_Goal_
Return all entries word for word, but drop any images.

━━━ Records to use ━━━

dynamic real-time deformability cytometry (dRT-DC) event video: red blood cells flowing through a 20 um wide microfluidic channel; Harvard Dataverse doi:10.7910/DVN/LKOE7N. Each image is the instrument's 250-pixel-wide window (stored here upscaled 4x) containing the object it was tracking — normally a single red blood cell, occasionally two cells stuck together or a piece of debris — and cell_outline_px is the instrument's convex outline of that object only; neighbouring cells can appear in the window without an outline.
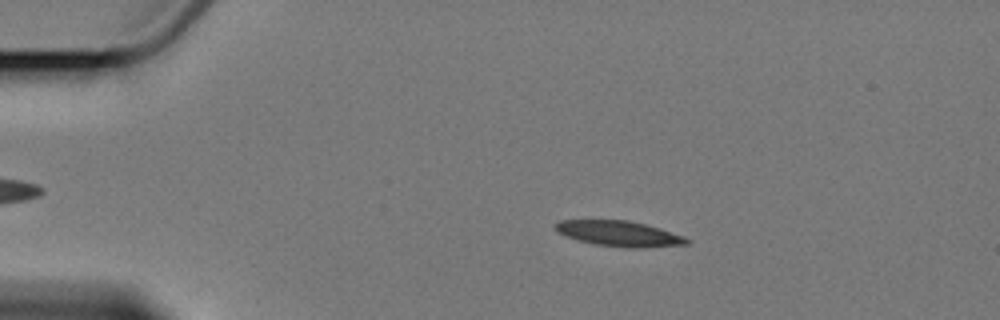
{"species": "Egyptian fruit bat (a non-hibernating species)", "species_latin": "Rousettus aegyptiacus", "temperature_condition": "cold", "stored_images_in_passage": 3, "camera_frame_rate_fps": 3000, "um_per_image_px": 0.085, "animal": {"sex": "female"}, "frame": {"image": 1, "passage_image": 2, "time_ms": 1.0, "image_size_px": [1000, 320], "cell_outline_px": [[692, 240], [688, 244], [644, 248], [624, 248], [592, 244], [556, 232], [552, 228], [560, 220], [628, 220], [660, 228], [684, 236]], "centroid_in_image_um": [52.65, 19.86], "position_along_channel_um": 32.4, "area_um2": 19.65}}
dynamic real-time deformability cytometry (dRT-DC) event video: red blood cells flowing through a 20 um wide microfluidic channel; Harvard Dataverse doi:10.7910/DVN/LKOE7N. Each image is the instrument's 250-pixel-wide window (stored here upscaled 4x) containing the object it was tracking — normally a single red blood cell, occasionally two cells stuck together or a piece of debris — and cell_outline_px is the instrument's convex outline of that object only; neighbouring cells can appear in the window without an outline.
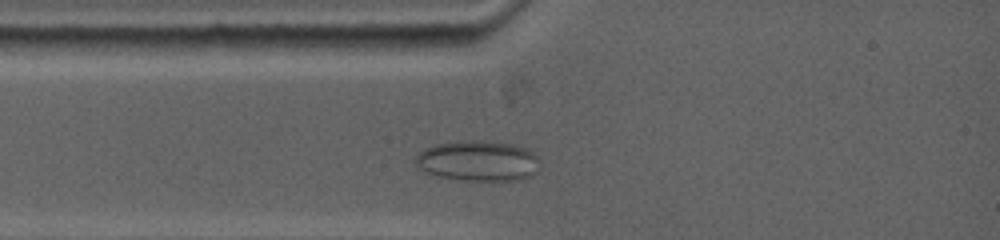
{"species": "common noctule bat (a hibernating species)", "species_latin": "Nyctalus noctula", "temperature_condition": "warm", "stored_images_in_passage": 14, "camera_frame_rate_fps": 5000, "um_per_image_px": 0.085, "animal": {"sex": "female", "body_mass_g": 19.0, "forearm_length_mm": 53.3}, "frame": {"image": 1, "passage_image": 4, "time_ms": 1.4, "image_size_px": [1000, 240], "cell_outline_px": [[536, 172], [520, 180], [460, 180], [440, 176], [428, 172], [420, 168], [416, 164], [416, 156], [424, 148], [436, 144], [476, 140], [508, 144], [524, 148], [532, 152], [536, 156]], "centroid_in_image_um": [40.6, 13.68], "position_along_channel_um": 44.4, "area_um2": 28.5}}
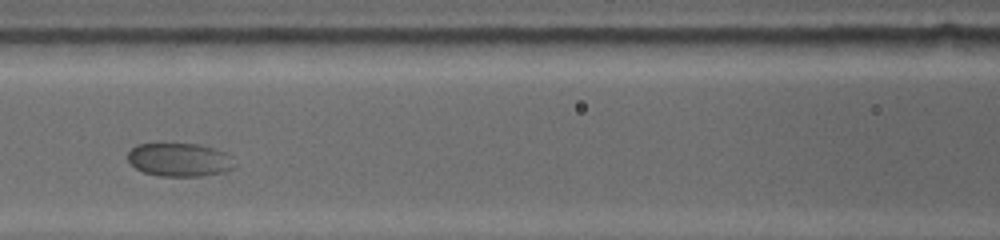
{"frame": {"image": 2, "passage_image": 10, "time_ms": 4.4, "image_size_px": [1000, 240], "cell_outline_px": [[236, 164], [232, 168], [224, 172], [204, 176], [160, 176], [144, 172], [136, 168], [128, 160], [128, 152], [136, 144], [164, 140], [200, 144], [216, 148], [228, 152], [232, 156]], "centroid_in_image_um": [15.27, 13.51], "position_along_channel_um": 151.3, "area_um2": 21.96}}
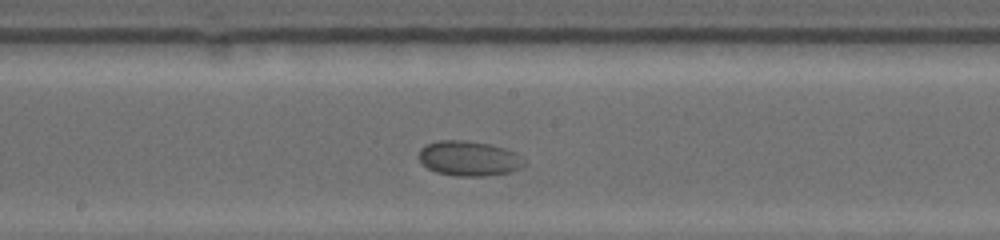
{"frame": {"image": 3, "passage_image": 13, "time_ms": 6.0, "image_size_px": [1000, 240], "cell_outline_px": [[528, 164], [520, 168], [508, 172], [484, 176], [456, 176], [436, 172], [428, 168], [416, 156], [420, 148], [424, 144], [440, 140], [464, 140], [492, 144], [516, 152], [524, 156], [528, 160]], "centroid_in_image_um": [39.89, 13.45], "position_along_channel_um": 208.3, "area_um2": 21.96}}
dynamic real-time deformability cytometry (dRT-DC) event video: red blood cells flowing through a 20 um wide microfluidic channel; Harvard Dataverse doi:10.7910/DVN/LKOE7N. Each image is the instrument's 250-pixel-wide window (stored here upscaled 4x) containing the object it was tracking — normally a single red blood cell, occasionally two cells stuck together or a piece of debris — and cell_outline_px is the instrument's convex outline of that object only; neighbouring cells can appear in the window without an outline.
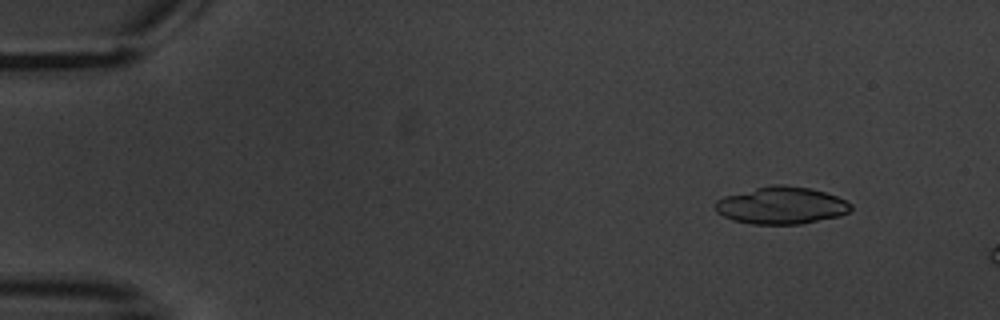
{"species": "common noctule bat (a hibernating species)", "species_latin": "Nyctalus noctula", "temperature_condition": "warm", "stored_images_in_passage": 4, "camera_frame_rate_fps": 3000, "um_per_image_px": 0.085, "animal": {"sex": "male", "body_mass_g": 20.1, "forearm_length_mm": 53.5}, "frame": {"image": 1, "passage_image": 2, "time_ms": 1.333, "image_size_px": [1000, 320], "cell_outline_px": [[852, 208], [848, 212], [840, 216], [800, 224], [752, 224], [732, 220], [716, 212], [716, 200], [724, 196], [772, 184], [784, 184], [808, 188], [824, 192], [836, 196], [852, 204]], "centroid_in_image_um": [66.41, 17.46], "position_along_channel_um": 18.6, "area_um2": 29.3}}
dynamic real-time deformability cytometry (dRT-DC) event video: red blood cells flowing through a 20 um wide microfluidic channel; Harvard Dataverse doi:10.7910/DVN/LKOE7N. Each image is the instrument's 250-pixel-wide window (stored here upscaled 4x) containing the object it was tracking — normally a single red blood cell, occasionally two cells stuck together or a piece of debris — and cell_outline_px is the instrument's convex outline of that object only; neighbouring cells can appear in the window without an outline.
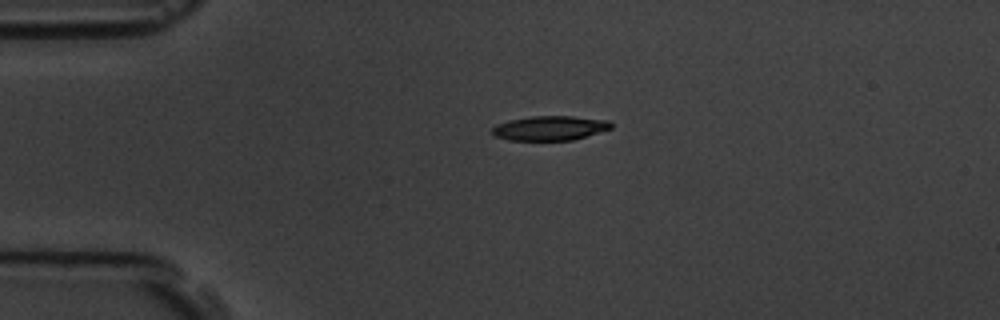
{"species": "common noctule bat (a hibernating species)", "species_latin": "Nyctalus noctula", "temperature_condition": "room temperature", "stored_images_in_passage": 45, "camera_frame_rate_fps": 3000, "um_per_image_px": 0.085, "animal": {"sex": "male", "body_mass_g": 19.5, "forearm_length_mm": 54.6}, "frame": {"image": 1, "passage_image": 1, "time_ms": 0.0, "image_size_px": [1000, 320], "cell_outline_px": [[612, 128], [572, 140], [508, 140], [492, 136], [492, 128], [496, 124], [508, 120], [532, 116], [572, 116], [608, 120], [612, 124]], "centroid_in_image_um": [46.69, 10.89], "position_along_channel_um": 38.3, "area_um2": 16.99}}
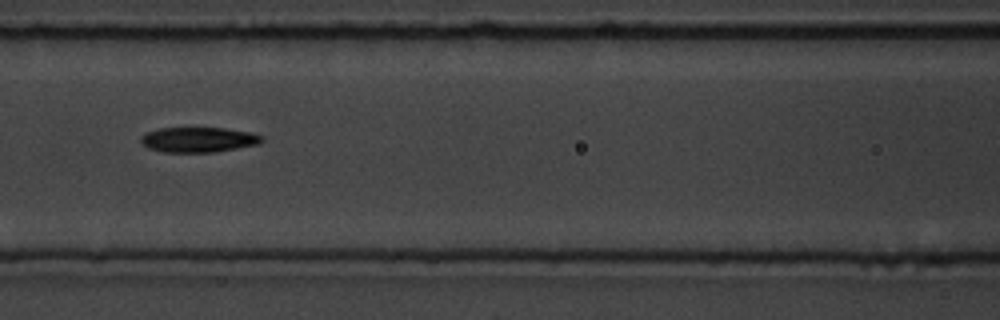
{"frame": {"image": 2, "passage_image": 13, "time_ms": 4.0, "image_size_px": [1000, 320], "cell_outline_px": [[264, 140], [260, 144], [216, 152], [164, 152], [148, 148], [140, 140], [140, 136], [148, 132], [160, 128], [224, 128], [252, 132], [264, 136]], "centroid_in_image_um": [16.93, 11.87], "position_along_channel_um": 149.7, "area_um2": 17.8}}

━━━

_Correct response_
dynamic real-time deformability cytometry (dRT-DC) event video: red blood cells flowing through a 20 um wide microfluidic channel; Harvard Dataverse doi:10.7910/DVN/LKOE7N. Each image is the instrument's 250-pixel-wide window (stored here upscaled 4x) containing the object it was tracking — normally a single red blood cell, occasionally two cells stuck together or a piece of debris — and cell_outline_px is the instrument's convex outline of that object only; neighbouring cells can appear in the window without an outline.
{"species": "Egyptian fruit bat (a non-hibernating species)", "species_latin": "Rousettus aegyptiacus", "temperature_condition": "cold", "stored_images_in_passage": 3, "camera_frame_rate_fps": 3000, "um_per_image_px": 0.085, "animal": {"sex": "female"}, "frame": {"image": 1, "passage_image": 2, "time_ms": 1.0, "image_size_px": [1000, 320], "cell_outline_px": [[692, 240], [688, 244], [644, 248], [624, 248], [592, 244], [556, 232], [552, 228], [560, 220], [628, 220], [660, 228], [684, 236]], "centroid_in_image_um": [52.65, 19.86], "position_along_channel_um": 32.4, "area_um2": 19.65}}
dynamic real-time deformability cytometry (dRT-DC) event video: red blood cells flowing through a 20 um wide microfluidic channel; Harvard Dataverse doi:10.7910/DVN/LKOE7N. Each image is the instrument's 250-pixel-wide window (stored here upscaled 4x) containing the object it was tracking — normally a single red blood cell, occasionally two cells stuck together or a piece of debris — and cell_outline_px is the instrument's convex outline of that object only; neighbouring cells can appear in the window without an outline.
{"species": "common noctule bat (a hibernating species)", "species_latin": "Nyctalus noctula", "temperature_condition": "warm", "stored_images_in_passage": 14, "camera_frame_rate_fps": 5000, "um_per_image_px": 0.085, "animal": {"sex": "female", "body_mass_g": 19.0, "forearm_length_mm": 53.3}, "frame": {"image": 1, "passage_image": 4, "time_ms": 1.4, "image_size_px": [1000, 240], "cell_outline_px": [[536, 172], [520, 180], [460, 180], [440, 176], [428, 172], [420, 168], [416, 164], [416, 156], [424, 148], [436, 144], [476, 140], [508, 144], [524, 148], [532, 152], [536, 156]], "centroid_in_image_um": [40.6, 13.68], "position_along_channel_um": 44.4, "area_um2": 28.5}}
{"frame": {"image": 2, "passage_image": 10, "time_ms": 4.4, "image_size_px": [1000, 240], "cell_outline_px": [[236, 164], [232, 168], [224, 172], [204, 176], [160, 176], [144, 172], [136, 168], [128, 160], [128, 152], [136, 144], [164, 140], [200, 144], [216, 148], [228, 152], [232, 156]], "centroid_in_image_um": [15.27, 13.51], "position_along_channel_um": 151.3, "area_um2": 21.96}}
{"frame": {"image": 3, "passage_image": 13, "time_ms": 6.0, "image_size_px": [1000, 240], "cell_outline_px": [[528, 164], [520, 168], [508, 172], [484, 176], [456, 176], [436, 172], [428, 168], [416, 156], [420, 148], [424, 144], [440, 140], [464, 140], [492, 144], [516, 152], [524, 156], [528, 160]], "centroid_in_image_um": [39.89, 13.45], "position_along_channel_um": 208.3, "area_um2": 21.96}}
dynamic real-time deformability cytometry (dRT-DC) event video: red blood cells flowing through a 20 um wide microfluidic channel; Harvard Dataverse doi:10.7910/DVN/LKOE7N. Each image is the instrument's 250-pixel-wide window (stored here upscaled 4x) containing the object it was tracking — normally a single red blood cell, occasionally two cells stuck together or a piece of debris — and cell_outline_px is the instrument's convex outline of that object only; neighbouring cells can appear in the window without an outline.
{"species": "common noctule bat (a hibernating species)", "species_latin": "Nyctalus noctula", "temperature_condition": "warm", "stored_images_in_passage": 4, "camera_frame_rate_fps": 3000, "um_per_image_px": 0.085, "animal": {"sex": "male", "body_mass_g": 20.1, "forearm_length_mm": 53.5}, "frame": {"image": 1, "passage_image": 2, "time_ms": 1.333, "image_size_px": [1000, 320], "cell_outline_px": [[852, 208], [848, 212], [840, 216], [800, 224], [752, 224], [732, 220], [716, 212], [716, 200], [724, 196], [772, 184], [784, 184], [808, 188], [824, 192], [836, 196], [852, 204]], "centroid_in_image_um": [66.41, 17.46], "position_along_channel_um": 18.6, "area_um2": 29.3}}
dynamic real-time deformability cytometry (dRT-DC) event video: red blood cells flowing through a 20 um wide microfluidic channel; Harvard Dataverse doi:10.7910/DVN/LKOE7N. Each image is the instrument's 250-pixel-wide window (stored here upscaled 4x) containing the object it was tracking — normally a single red blood cell, occasionally two cells stuck together or a piece of debris — and cell_outline_px is the instrument's convex outline of that object only; neighbouring cells can appear in the window without an outline.
{"species": "common noctule bat (a hibernating species)", "species_latin": "Nyctalus noctula", "temperature_condition": "room temperature", "stored_images_in_passage": 45, "camera_frame_rate_fps": 3000, "um_per_image_px": 0.085, "animal": {"sex": "male", "body_mass_g": 19.5, "forearm_length_mm": 54.6}, "frame": {"image": 1, "passage_image": 1, "time_ms": 0.0, "image_size_px": [1000, 320], "cell_outline_px": [[612, 128], [572, 140], [508, 140], [492, 136], [492, 128], [496, 124], [508, 120], [532, 116], [572, 116], [608, 120], [612, 124]], "centroid_in_image_um": [46.69, 10.89], "position_along_channel_um": 38.3, "area_um2": 16.99}}
{"frame": {"image": 2, "passage_image": 13, "time_ms": 4.0, "image_size_px": [1000, 320], "cell_outline_px": [[264, 140], [260, 144], [216, 152], [164, 152], [148, 148], [140, 140], [140, 136], [148, 132], [160, 128], [224, 128], [252, 132], [264, 136]], "centroid_in_image_um": [16.93, 11.87], "position_along_channel_um": 149.7, "area_um2": 17.8}}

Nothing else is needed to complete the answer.